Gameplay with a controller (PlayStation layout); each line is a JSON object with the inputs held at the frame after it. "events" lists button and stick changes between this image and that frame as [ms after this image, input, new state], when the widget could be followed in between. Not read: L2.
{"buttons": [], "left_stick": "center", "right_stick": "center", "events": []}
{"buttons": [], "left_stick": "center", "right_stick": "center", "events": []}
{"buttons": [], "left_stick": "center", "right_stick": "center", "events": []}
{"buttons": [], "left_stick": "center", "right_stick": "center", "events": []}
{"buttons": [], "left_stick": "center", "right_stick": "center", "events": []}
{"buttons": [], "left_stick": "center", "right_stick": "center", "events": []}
--*--
§ **AIM OF THE TASK**: Exact reproduction of the listing above is required.

§ **OUTPUT OF THE TASK**:
Gameplay with a controller (PlayStation layout); each line is a JSON object with the inputs held at the frame after it. "events" lists button and stick changes between this image and that frame as [ms after this image, input, new state], when the widget could be followed in between. Not read: L2.
{"buttons": [], "left_stick": "center", "right_stick": "center", "events": []}
{"buttons": [], "left_stick": "center", "right_stick": "center", "events": []}
{"buttons": [], "left_stick": "center", "right_stick": "center", "events": []}
{"buttons": [], "left_stick": "center", "right_stick": "center", "events": []}
{"buttons": [], "left_stick": "center", "right_stick": "center", "events": []}
{"buttons": [], "left_stick": "center", "right_stick": "center", "events": []}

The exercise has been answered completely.